What to work on
Within the entries below, find each line containing the word "Westfalen" and copy it.

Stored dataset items

□ □ □ □ □ □ □

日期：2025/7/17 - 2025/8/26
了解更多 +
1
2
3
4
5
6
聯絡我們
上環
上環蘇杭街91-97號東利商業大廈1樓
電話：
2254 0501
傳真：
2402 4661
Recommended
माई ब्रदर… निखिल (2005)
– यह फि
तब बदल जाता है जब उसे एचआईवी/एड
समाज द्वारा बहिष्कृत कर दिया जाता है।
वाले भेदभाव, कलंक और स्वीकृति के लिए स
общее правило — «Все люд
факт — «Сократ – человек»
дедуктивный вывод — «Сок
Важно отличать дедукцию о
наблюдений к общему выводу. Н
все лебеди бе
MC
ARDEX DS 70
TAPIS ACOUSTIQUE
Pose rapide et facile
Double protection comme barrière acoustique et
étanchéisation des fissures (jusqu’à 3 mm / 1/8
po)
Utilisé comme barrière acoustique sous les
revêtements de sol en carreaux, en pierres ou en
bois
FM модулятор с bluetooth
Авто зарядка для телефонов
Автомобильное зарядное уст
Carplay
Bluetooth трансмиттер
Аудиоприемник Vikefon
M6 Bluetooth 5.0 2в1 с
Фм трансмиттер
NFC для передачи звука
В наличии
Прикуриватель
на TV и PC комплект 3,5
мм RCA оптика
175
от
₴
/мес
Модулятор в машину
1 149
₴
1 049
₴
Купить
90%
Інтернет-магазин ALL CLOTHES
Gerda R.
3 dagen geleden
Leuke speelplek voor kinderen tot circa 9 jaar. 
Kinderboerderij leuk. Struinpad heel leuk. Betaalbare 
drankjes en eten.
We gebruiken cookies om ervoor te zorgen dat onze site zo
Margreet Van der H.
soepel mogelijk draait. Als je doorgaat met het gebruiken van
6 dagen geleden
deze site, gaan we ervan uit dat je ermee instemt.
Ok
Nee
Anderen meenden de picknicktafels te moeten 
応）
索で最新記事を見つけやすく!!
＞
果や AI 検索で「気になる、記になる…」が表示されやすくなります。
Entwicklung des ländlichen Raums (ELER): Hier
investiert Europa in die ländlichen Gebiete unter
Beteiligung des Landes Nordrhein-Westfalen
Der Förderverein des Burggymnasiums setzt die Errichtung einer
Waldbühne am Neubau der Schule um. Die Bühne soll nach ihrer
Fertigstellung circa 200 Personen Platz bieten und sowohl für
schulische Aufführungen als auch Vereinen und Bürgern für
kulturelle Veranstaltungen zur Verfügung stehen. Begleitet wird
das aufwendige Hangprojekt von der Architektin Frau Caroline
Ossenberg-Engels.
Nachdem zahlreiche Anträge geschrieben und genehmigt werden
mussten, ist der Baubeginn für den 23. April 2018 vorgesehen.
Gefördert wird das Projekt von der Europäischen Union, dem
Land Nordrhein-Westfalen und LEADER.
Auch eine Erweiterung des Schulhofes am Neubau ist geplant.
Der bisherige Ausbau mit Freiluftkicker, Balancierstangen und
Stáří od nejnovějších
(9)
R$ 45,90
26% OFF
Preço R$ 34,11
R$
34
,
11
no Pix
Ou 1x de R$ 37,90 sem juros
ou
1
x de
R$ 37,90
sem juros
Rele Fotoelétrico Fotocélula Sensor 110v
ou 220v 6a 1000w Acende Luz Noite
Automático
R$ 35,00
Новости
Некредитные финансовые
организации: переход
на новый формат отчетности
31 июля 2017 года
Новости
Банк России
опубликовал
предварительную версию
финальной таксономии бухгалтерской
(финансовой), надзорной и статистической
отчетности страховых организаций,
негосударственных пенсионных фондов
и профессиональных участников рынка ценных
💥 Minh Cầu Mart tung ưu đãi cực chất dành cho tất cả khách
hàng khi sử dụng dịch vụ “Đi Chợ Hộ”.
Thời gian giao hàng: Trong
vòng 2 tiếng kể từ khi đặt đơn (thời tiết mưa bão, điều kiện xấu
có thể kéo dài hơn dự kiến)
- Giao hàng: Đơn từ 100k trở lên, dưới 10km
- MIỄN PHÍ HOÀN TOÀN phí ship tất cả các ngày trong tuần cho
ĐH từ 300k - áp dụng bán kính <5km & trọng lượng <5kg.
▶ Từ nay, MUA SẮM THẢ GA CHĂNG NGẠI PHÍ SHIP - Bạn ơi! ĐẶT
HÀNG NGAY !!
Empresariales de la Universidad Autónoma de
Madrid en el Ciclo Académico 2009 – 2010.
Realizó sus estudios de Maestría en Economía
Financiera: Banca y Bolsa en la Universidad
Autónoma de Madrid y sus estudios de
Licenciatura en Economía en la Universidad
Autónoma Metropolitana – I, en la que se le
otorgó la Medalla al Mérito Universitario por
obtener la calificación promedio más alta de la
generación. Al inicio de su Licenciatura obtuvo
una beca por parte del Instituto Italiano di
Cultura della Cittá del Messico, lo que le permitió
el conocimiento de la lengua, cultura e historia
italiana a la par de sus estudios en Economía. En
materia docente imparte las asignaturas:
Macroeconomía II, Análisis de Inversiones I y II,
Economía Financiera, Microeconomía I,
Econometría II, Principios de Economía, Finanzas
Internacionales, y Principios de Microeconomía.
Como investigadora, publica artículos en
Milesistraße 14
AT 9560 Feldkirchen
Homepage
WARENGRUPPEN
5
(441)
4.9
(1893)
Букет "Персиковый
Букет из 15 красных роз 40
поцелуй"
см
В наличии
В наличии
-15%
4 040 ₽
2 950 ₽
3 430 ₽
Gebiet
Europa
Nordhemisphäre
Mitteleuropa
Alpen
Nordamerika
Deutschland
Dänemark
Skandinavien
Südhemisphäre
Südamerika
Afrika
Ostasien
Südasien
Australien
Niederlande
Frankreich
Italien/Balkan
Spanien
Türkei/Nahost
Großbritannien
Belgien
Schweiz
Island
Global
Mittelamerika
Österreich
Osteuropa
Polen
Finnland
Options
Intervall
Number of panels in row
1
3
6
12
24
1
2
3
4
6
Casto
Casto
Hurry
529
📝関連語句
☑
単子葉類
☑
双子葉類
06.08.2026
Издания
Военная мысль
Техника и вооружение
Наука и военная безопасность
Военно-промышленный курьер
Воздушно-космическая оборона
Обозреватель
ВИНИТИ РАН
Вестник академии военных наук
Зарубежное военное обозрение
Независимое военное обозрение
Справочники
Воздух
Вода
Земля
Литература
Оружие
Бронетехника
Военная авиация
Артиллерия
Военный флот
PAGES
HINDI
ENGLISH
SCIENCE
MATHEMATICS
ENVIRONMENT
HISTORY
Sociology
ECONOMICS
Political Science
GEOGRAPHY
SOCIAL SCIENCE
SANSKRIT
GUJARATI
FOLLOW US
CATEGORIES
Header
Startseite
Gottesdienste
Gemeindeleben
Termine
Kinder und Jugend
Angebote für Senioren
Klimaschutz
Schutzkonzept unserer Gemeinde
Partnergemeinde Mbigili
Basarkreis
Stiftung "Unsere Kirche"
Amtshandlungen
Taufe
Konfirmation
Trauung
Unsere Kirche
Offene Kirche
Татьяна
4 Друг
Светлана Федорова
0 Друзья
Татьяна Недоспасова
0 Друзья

□ □ □ □ □ □ □

Reply
Beteiligung des Landes Nordrhein-Westfalen
Land Nordrhein-Westfalen und LEADER.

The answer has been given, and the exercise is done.